I just want to point out, this will by necessity take some time, but at least you don't have to pay attention, and do a lot of clicking. Just run wget overnight, or while you go out for the day, or just run it and pay attention to something else.
Also, hitting up websites in an automated way doesn't usually make them thrilled. I have included the configuration options which make wget go slowly and pretend to not be an automated tool, which I consider a wise move -- it
severely lessens the chance that a smart webmaster will notice you and cancel your account and ip-block you and send their SWAT team after you, your family, and everyone you know

just kidding.
This may or may not be worth it to you, but at the very least, it should be instructive.
EDIT: In order to save a bit on the recursion counts, I downloaded the front page, and did some magic with an old CLI favorite, "sed". Basically, I regexed the hell out of it to assemble a list of URLs to each magazine issue.

I'm afraid, since every page has a full list of issues, you will still have to follow 328 links on each page, then follow them again.
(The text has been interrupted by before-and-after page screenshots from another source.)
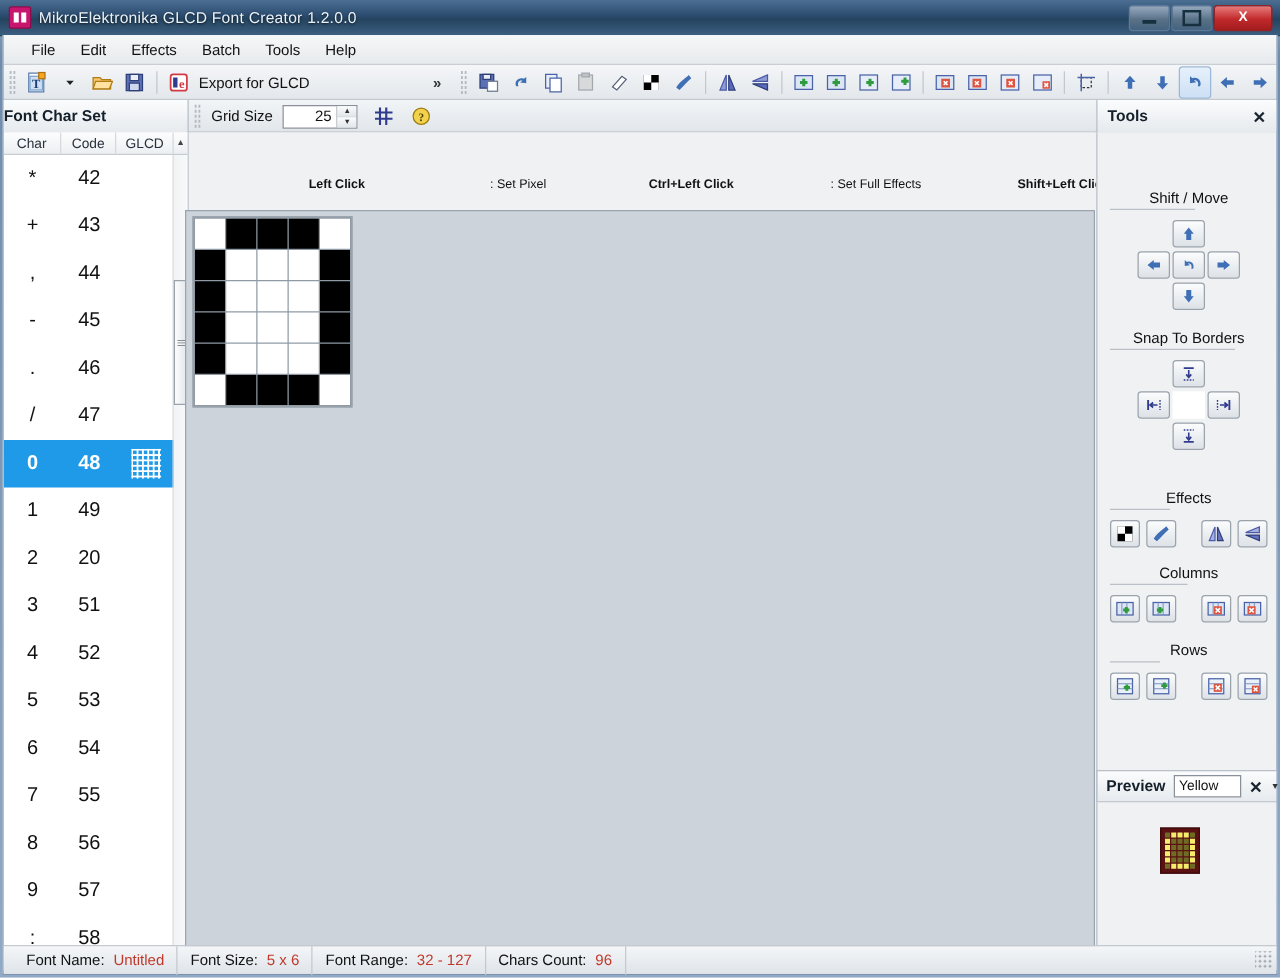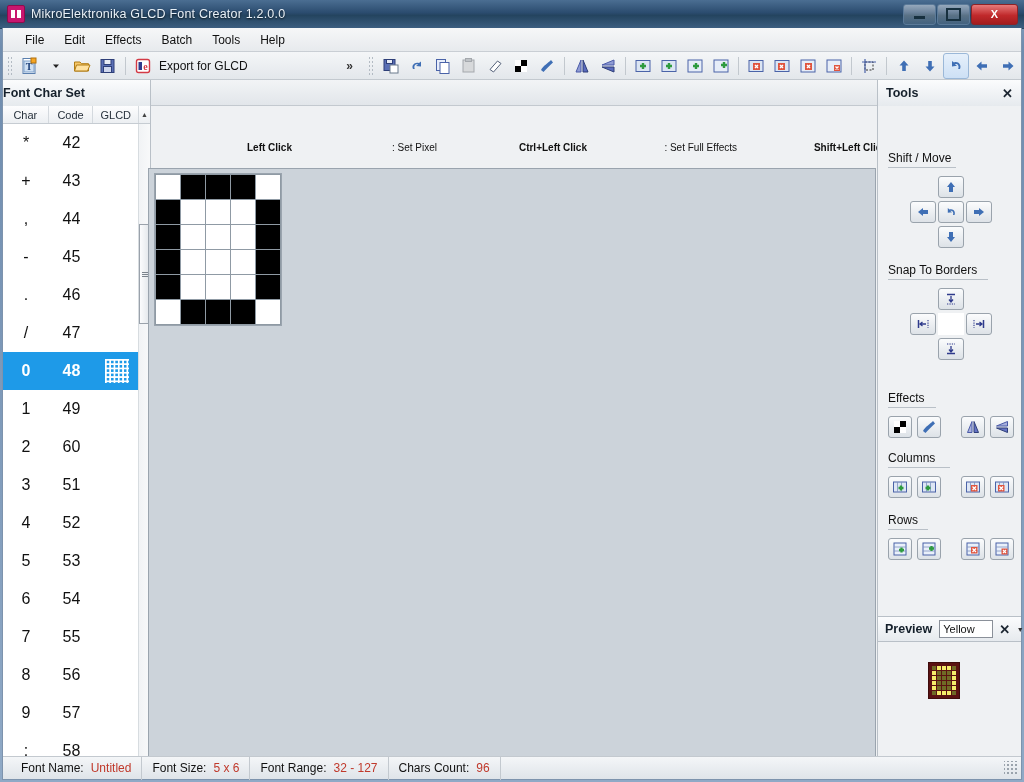"Grid Size" div.gridsize-wrap { html: none -> <div> <div></div> <div>Grid Size</div> <div> <div>25</div> <div> <i>▲</i> <i>▼</i> </div> </div> <div></div> <div> <svg> <path></path> </svg> </div> <div></div> <div> <svg> <circle></circle> <text>?</text> </svg> </div> </div> }
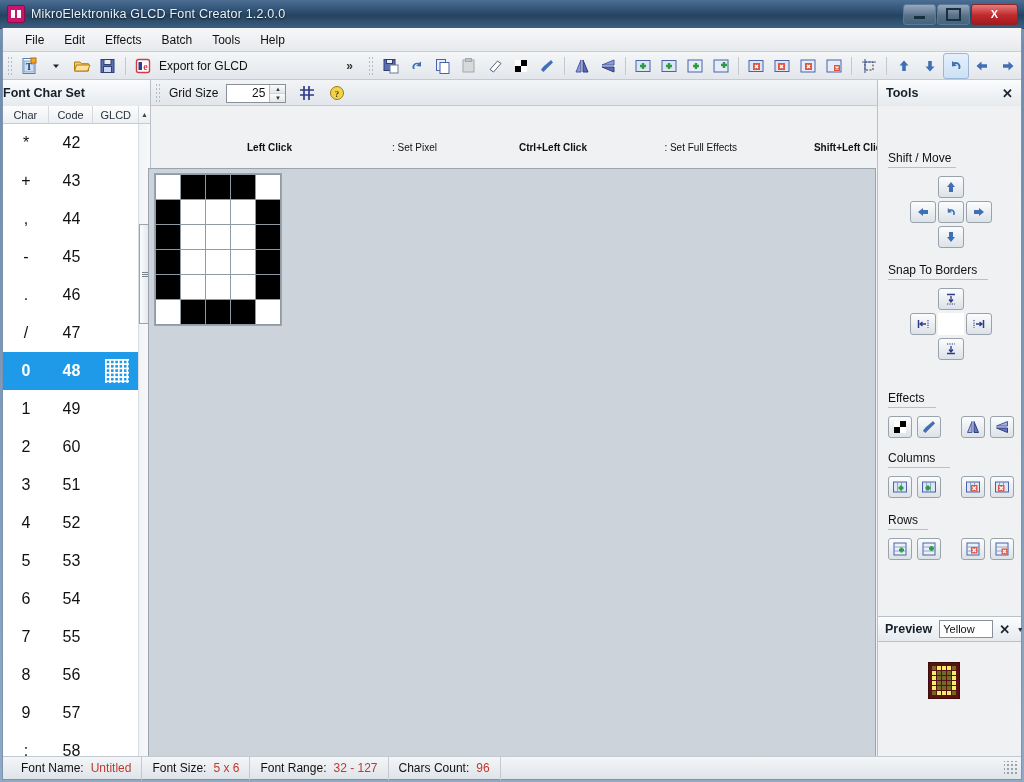"Shift / Move" .toolsdock { text-align: none -> center }
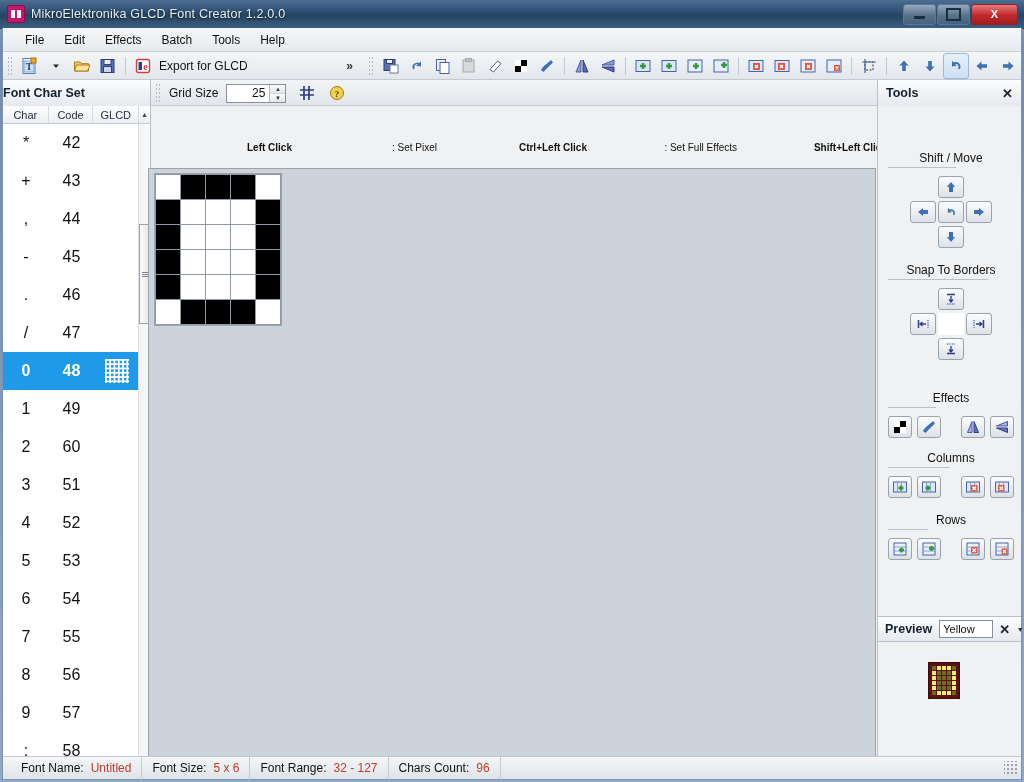"60" div.cd { text: 60 -> 20 }
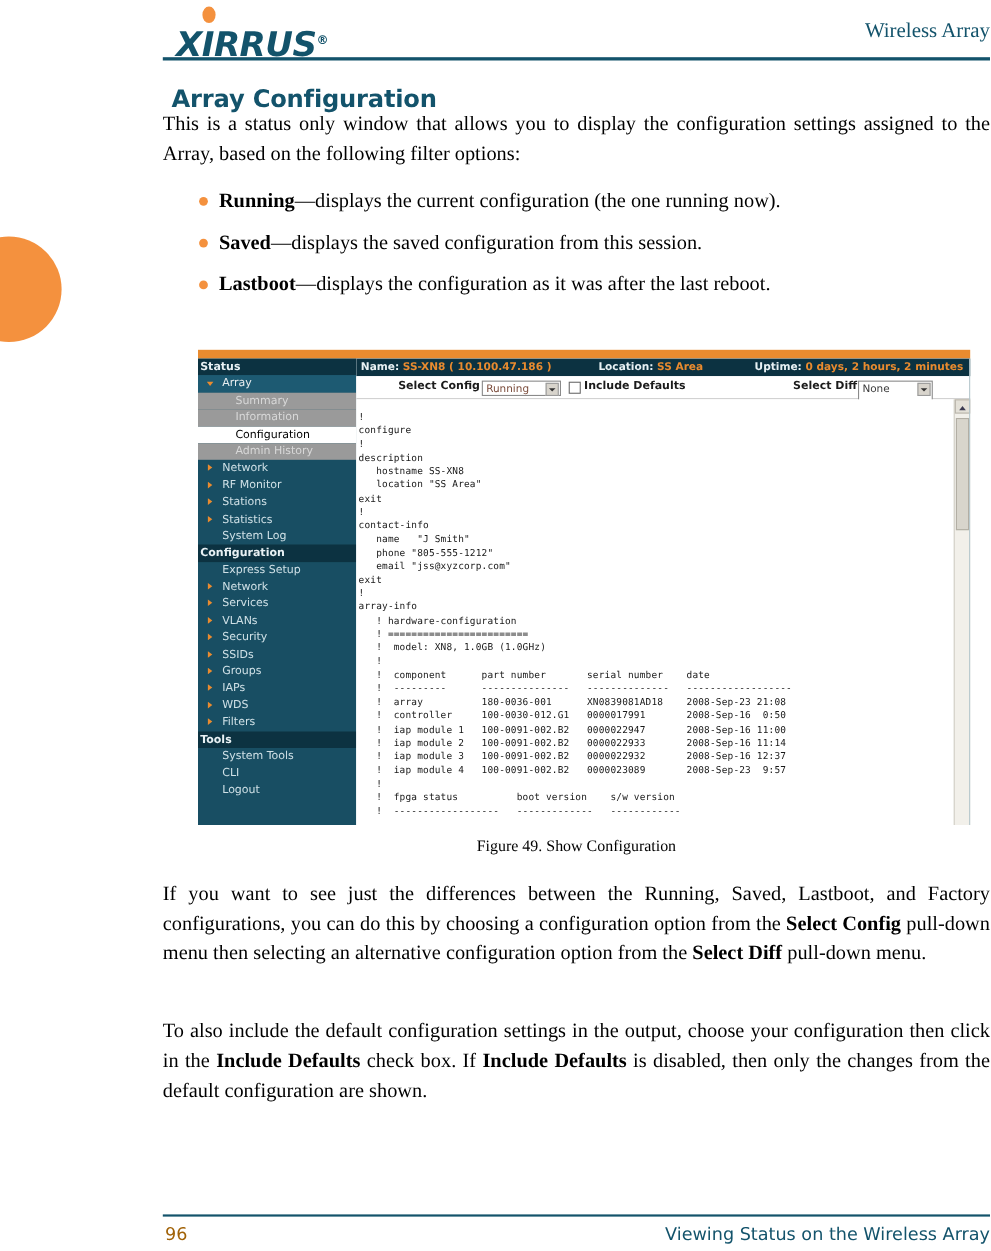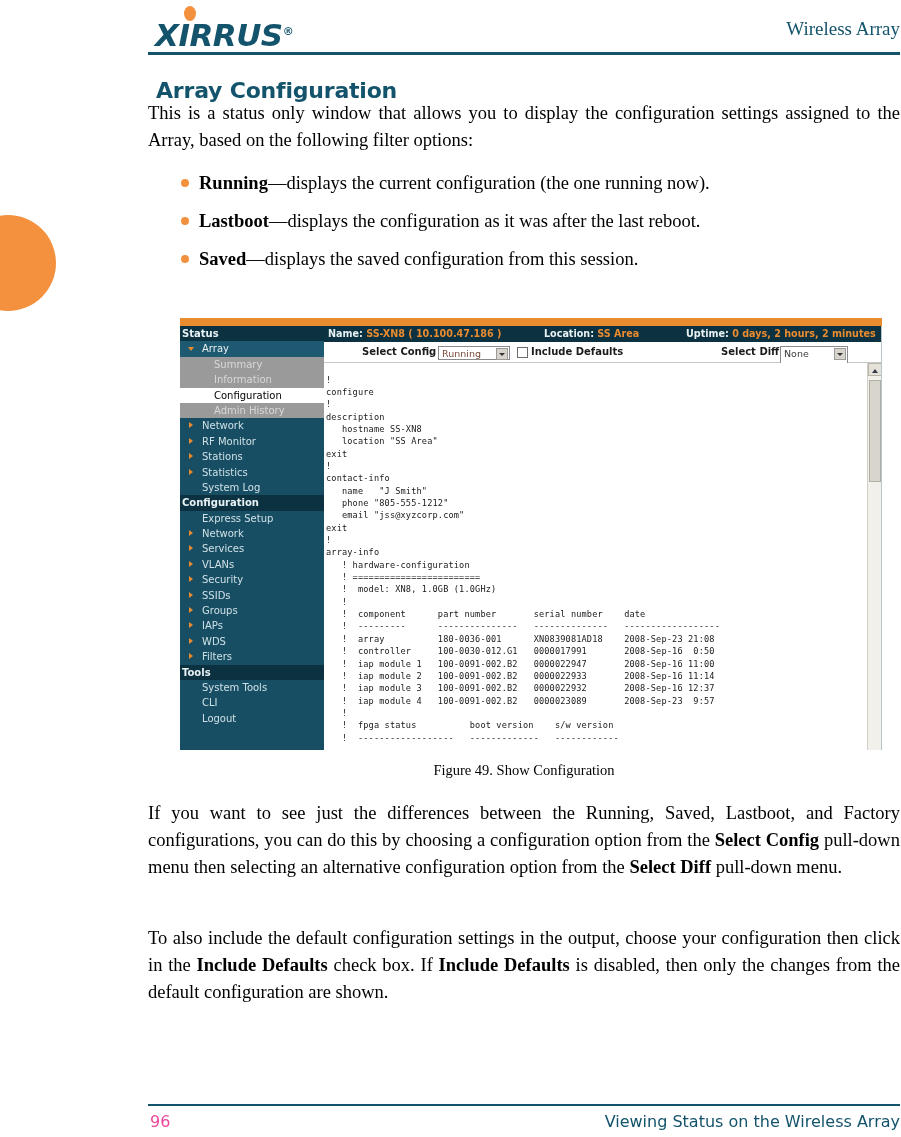"XIRRUS®" #logo-text { margin: 7px -> 12px }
But at least it only costs time.
RAM usage might get ridiculous as it tries to keep track of all those recursive urls. Or it might not, since I assume the wget developers had that concern when they created a recursive mode.
I have never tried large feats, so I wouldn't know.
Download the attached index.txt and open a command prompt in the same directory as the index.txt -- then use this command:
Code:
wget --trust-server-names --content-disposition --load-cookies cookies.txt --recursive --level 2 --accept pdf,PDF --wait 5 --random-wait --user-agent "Mozilla/5.0 (Windows NT 6.1; rv:40.0) Gecko/20100101 Firefox/40.0" --input-file index.txt
I dropped the --level to 2, and used --input-file to download a list of webpages from the index.txt file.